## ASSIGNED TASK
Within the records below, find the line with "thumb ip: (87, 52)" and the line with "index tip: (74, 135)", then reproduce exactly those two lines and all lines between them, without any picture.
=-=-=
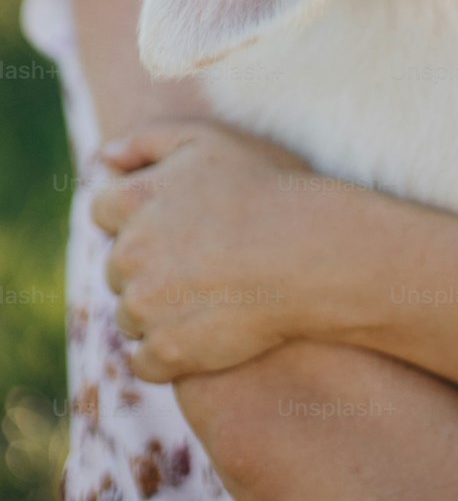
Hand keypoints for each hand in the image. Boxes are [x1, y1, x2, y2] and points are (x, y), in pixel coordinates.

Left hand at [90, 119, 329, 381]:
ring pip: (130, 314)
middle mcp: (130, 254)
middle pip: (118, 266)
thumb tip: (105, 159)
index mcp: (133, 200)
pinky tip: (207, 332)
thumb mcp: (207, 140)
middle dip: (148, 264)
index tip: (178, 222)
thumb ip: (147, 140)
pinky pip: (147, 361)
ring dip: (157, 309)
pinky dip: (168, 352)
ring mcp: (147, 306)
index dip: (137, 215)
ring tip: (211, 294)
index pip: (103, 212)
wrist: (311, 252)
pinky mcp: (168, 350)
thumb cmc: (266, 189)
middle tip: (201, 259)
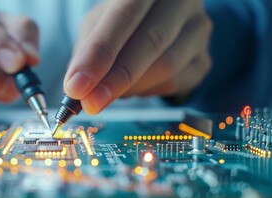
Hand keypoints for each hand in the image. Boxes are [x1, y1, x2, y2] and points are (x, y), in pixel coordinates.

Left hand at [64, 0, 211, 113]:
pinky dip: (146, 92)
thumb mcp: (98, 25)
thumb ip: (87, 52)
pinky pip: (175, 83)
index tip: (78, 86)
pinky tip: (134, 86)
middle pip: (151, 41)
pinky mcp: (204, 59)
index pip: (124, 16)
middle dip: (115, 79)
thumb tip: (77, 87)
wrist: (159, 21)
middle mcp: (182, 0)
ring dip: (130, 88)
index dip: (100, 53)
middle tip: (91, 103)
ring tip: (109, 90)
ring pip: (166, 66)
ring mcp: (199, 29)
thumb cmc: (120, 22)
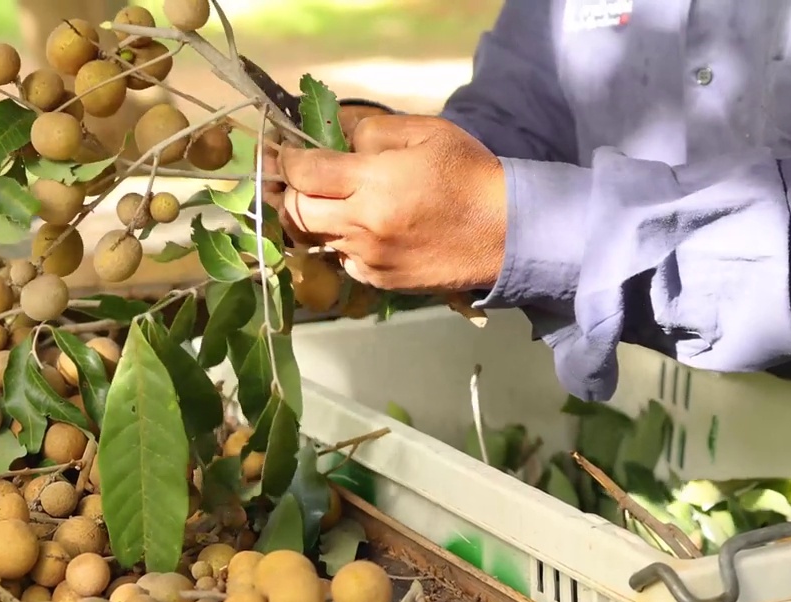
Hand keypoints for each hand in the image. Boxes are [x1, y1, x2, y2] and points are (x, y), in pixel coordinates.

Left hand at [279, 114, 506, 293]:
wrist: (506, 233)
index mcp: (373, 184)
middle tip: (294, 179)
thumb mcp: (425, 133)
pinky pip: (342, 260)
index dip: (288, 160)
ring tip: (326, 200)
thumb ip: (373, 132)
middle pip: (298, 212)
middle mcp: (363, 226)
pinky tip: (359, 228)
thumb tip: (338, 145)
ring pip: (316, 239)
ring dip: (315, 219)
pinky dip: (341, 242)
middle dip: (291, 193)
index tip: (285, 152)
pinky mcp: (378, 281)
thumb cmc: (467, 174)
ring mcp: (368, 259)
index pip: (306, 173)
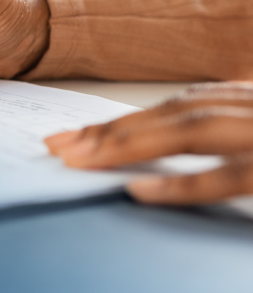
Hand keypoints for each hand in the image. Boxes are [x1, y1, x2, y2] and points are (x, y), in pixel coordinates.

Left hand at [46, 82, 252, 204]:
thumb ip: (225, 135)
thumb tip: (164, 142)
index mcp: (248, 102)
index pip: (177, 109)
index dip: (123, 122)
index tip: (74, 135)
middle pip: (173, 115)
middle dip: (111, 130)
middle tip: (58, 146)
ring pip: (191, 130)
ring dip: (130, 143)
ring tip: (80, 158)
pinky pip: (230, 176)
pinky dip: (182, 183)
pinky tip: (138, 190)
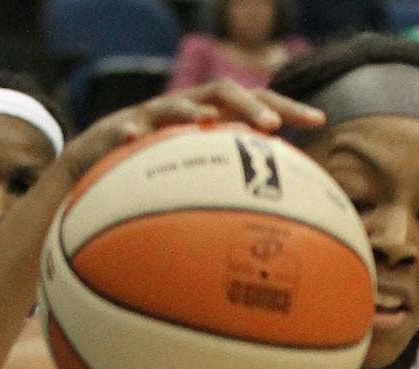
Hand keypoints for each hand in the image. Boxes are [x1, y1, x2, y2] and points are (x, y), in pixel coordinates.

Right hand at [57, 83, 325, 183]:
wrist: (99, 165)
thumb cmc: (161, 175)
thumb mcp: (204, 179)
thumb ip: (239, 190)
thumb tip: (286, 227)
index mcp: (215, 118)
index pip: (258, 102)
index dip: (289, 107)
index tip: (319, 119)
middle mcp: (187, 109)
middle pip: (223, 92)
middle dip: (249, 104)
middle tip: (272, 124)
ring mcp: (152, 116)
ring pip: (173, 104)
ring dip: (191, 111)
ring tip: (206, 120)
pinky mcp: (116, 130)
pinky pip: (121, 129)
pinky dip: (128, 132)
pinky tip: (132, 138)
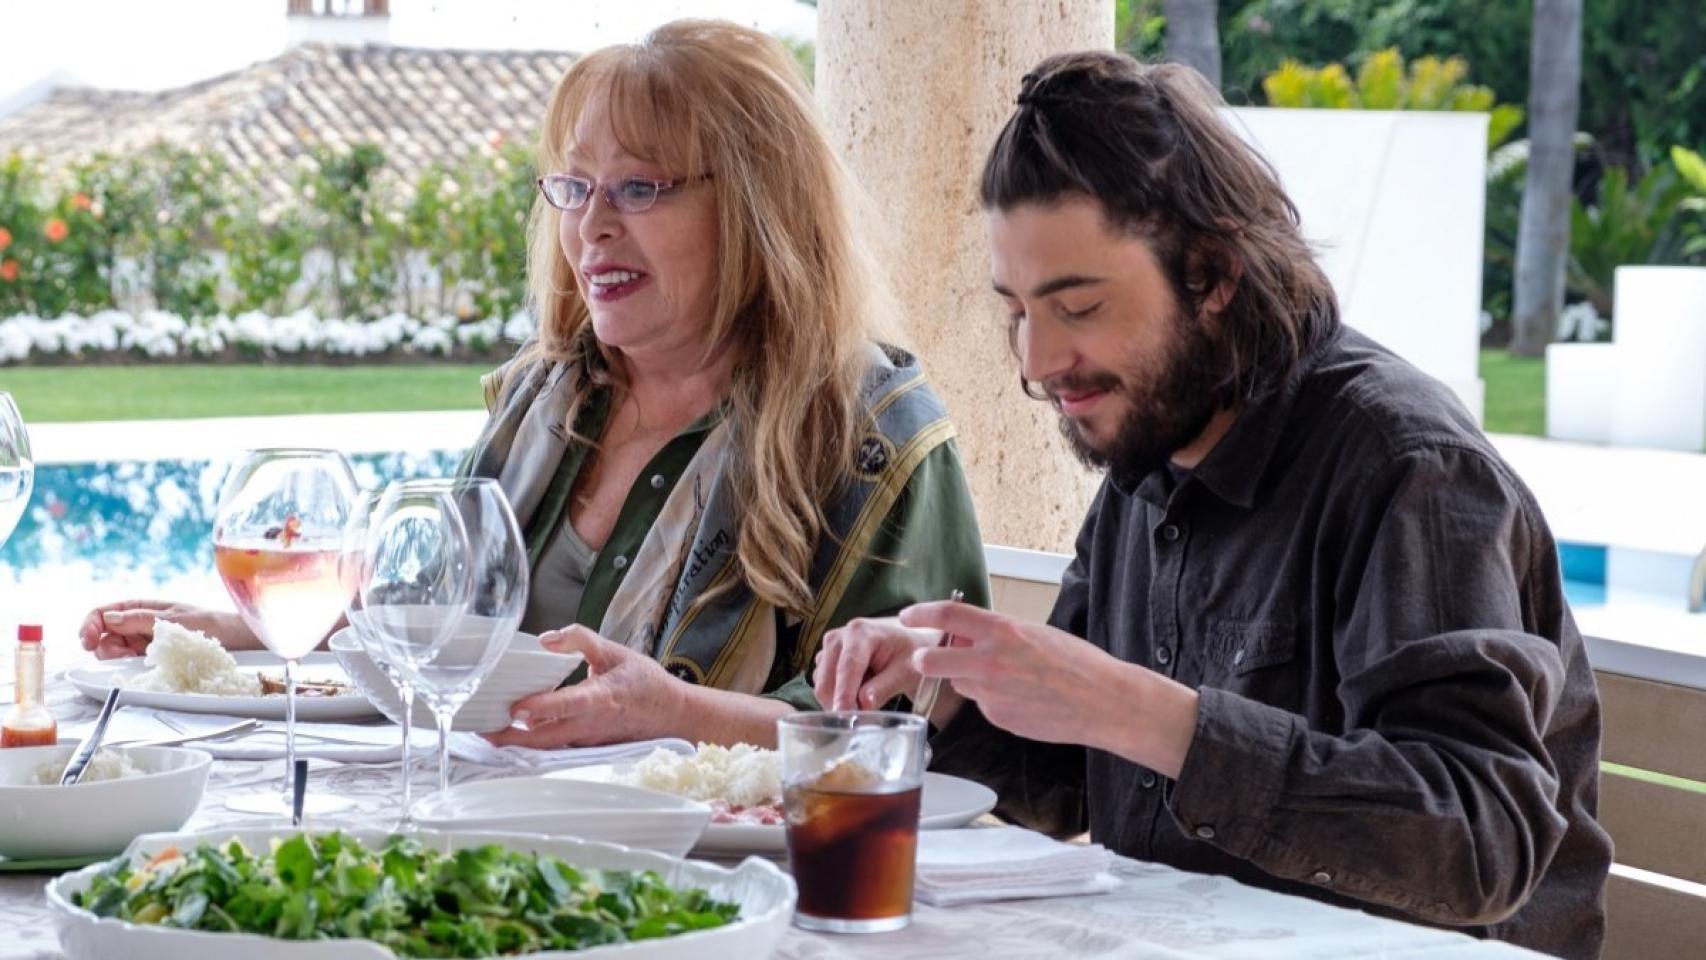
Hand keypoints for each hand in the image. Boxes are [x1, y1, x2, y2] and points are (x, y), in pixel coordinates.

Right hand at [78, 600, 251, 659]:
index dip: (89, 626)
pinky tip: (142, 666)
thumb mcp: (173, 619)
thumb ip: (140, 619)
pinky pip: (129, 663)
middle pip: (102, 636)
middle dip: (104, 646)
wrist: (233, 640)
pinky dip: (128, 666)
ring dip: (117, 657)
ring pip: (112, 652)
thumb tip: (108, 618)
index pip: (101, 613)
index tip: (87, 641)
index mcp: (138, 608)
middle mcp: (136, 624)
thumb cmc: (208, 623)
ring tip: (137, 659)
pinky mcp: (150, 658)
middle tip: (123, 655)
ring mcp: (142, 642)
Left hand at [482, 625, 686, 748]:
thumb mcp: (616, 651)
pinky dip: (533, 743)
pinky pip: (556, 747)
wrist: (672, 715)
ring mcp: (588, 738)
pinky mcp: (586, 745)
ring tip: (488, 733)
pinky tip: (515, 734)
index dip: (542, 707)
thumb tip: (546, 639)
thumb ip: (581, 640)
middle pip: (547, 736)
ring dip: (518, 742)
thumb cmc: (645, 683)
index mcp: (600, 698)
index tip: (516, 708)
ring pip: (548, 745)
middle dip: (512, 737)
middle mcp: (591, 724)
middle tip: (482, 730)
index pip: (567, 704)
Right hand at [813, 616, 964, 721]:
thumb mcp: (905, 672)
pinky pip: (823, 685)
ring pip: (822, 686)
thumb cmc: (911, 656)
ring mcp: (830, 648)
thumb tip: (864, 704)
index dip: (844, 695)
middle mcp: (840, 637)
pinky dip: (836, 696)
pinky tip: (857, 692)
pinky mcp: (826, 659)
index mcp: (861, 633)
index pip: (847, 668)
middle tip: (859, 721)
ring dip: (838, 701)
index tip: (845, 717)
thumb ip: (884, 687)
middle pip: (826, 680)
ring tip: (865, 700)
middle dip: (838, 704)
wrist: (909, 645)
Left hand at [900, 601, 1199, 776]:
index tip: (908, 614)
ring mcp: (992, 693)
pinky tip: (1020, 698)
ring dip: (967, 678)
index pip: (947, 614)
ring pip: (959, 682)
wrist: (1103, 702)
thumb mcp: (1034, 633)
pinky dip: (991, 699)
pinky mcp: (997, 717)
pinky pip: (981, 704)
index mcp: (1003, 631)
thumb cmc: (1076, 664)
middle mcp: (991, 661)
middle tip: (925, 657)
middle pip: (932, 659)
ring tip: (1005, 678)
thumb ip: (996, 632)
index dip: (921, 612)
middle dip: (924, 658)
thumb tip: (964, 631)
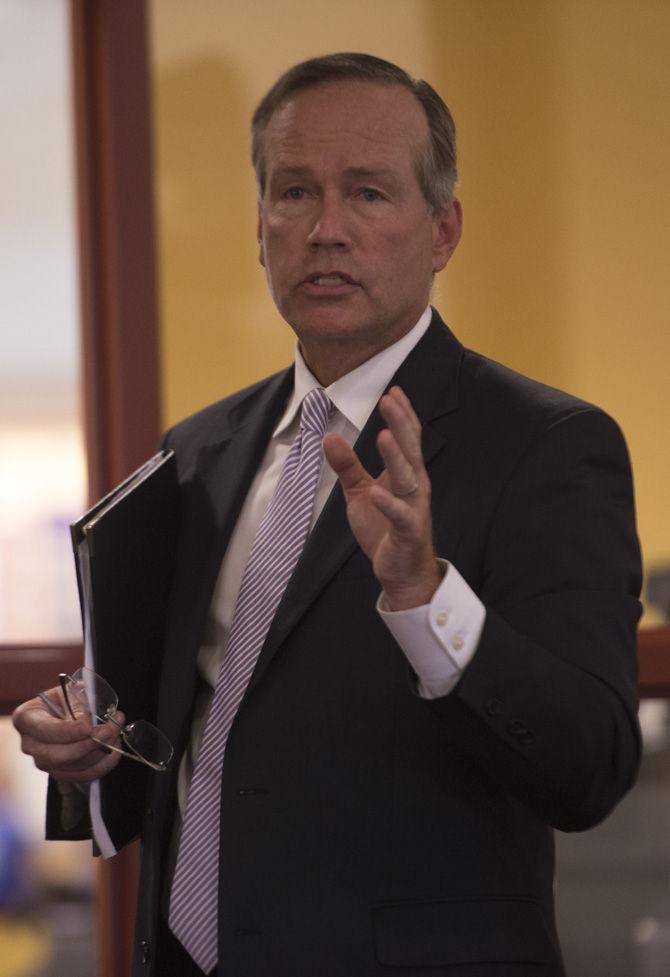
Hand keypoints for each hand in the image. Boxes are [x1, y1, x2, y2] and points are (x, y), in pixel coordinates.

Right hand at [12, 687, 123, 783]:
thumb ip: (78, 706)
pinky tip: (113, 750)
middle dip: (87, 745)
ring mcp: (43, 762)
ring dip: (99, 753)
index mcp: (26, 718)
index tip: (87, 728)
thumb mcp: (70, 692)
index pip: (44, 730)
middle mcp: (30, 744)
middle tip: (109, 731)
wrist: (67, 708)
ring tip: (115, 734)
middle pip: (56, 756)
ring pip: (71, 768)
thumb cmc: (67, 698)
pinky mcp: (60, 772)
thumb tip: (87, 724)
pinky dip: (102, 765)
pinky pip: (82, 776)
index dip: (67, 732)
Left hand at [323, 385, 442, 609]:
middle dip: (401, 424)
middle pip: (410, 450)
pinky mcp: (408, 531)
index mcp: (406, 474)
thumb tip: (329, 436)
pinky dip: (387, 504)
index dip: (402, 415)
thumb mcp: (360, 492)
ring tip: (383, 436)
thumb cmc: (384, 528)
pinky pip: (399, 515)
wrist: (402, 570)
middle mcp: (415, 486)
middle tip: (390, 399)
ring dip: (396, 457)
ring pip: (408, 478)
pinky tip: (375, 493)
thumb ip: (347, 465)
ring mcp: (413, 508)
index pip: (407, 439)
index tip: (394, 391)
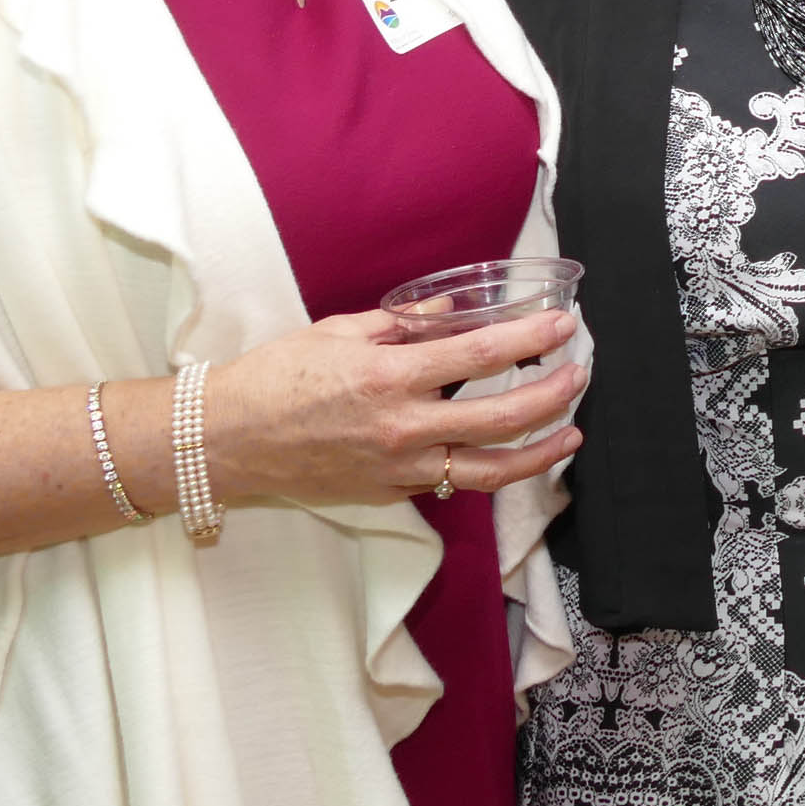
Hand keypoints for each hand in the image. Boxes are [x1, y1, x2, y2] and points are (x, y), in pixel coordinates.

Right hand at [202, 303, 587, 506]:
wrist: (226, 439)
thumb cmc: (275, 377)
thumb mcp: (339, 333)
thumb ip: (404, 324)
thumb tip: (452, 312)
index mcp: (390, 377)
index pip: (483, 355)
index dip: (532, 340)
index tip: (562, 326)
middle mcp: (403, 428)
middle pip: (502, 417)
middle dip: (552, 395)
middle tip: (578, 375)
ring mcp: (399, 468)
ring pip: (488, 469)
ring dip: (539, 452)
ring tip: (571, 434)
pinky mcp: (389, 494)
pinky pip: (451, 483)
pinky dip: (486, 469)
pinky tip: (511, 454)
=-=-=
## SOLUTION
thumb ip: (87, 52)
pinky pip: (175, 83)
index tip: (78, 86)
pinky tip: (134, 86)
middle pip: (151, 41)
pinky mcp: (204, 59)
index pip: (124, 16)
middle dip: (115, 79)
thumb tip: (77, 87)
wrist: (159, 21)
middle mcp: (182, 0)
ring dip: (130, 88)
index dip: (100, 53)
middle tip: (91, 103)
ring tip: (109, 90)
ring pip: (166, 66)
ring mcp: (199, 29)
thumb cmc: (120, 22)
Hand keypoints for each hand in the image. Boxes are [x1, y1, x2, y2] and points are (x, y), in pixel coordinates.

Left hand at [279, 114, 506, 293]:
wrist: (506, 233)
index mcp: (373, 184)
middle tip: (294, 179)
thumb mcp: (425, 133)
pinky pip: (342, 260)
index dip: (288, 160)
ring tip: (326, 200)
thumb ip: (373, 132)
middle pip: (298, 212)
middle mcp: (363, 226)
pinky tip: (359, 228)
thumb tip: (338, 145)
ring pip: (316, 239)
ring dip: (315, 219)
pinky dip: (341, 242)
middle dip: (291, 193)
index tip: (285, 152)
pinky mcp: (378, 281)
thumb cmc: (467, 174)
ring mcp: (368, 259)
index pip: (306, 173)
Hand keypoints for each hand in the image. Boxes are [x1, y1, x2, y2] and points are (x, y), in pixel coordinates.

Left hand at [46, 82, 252, 204]:
thumb ip: (225, 135)
thumb tip: (164, 142)
index mcp: (248, 102)
index pip: (177, 109)
index dip: (123, 122)
index tip: (74, 135)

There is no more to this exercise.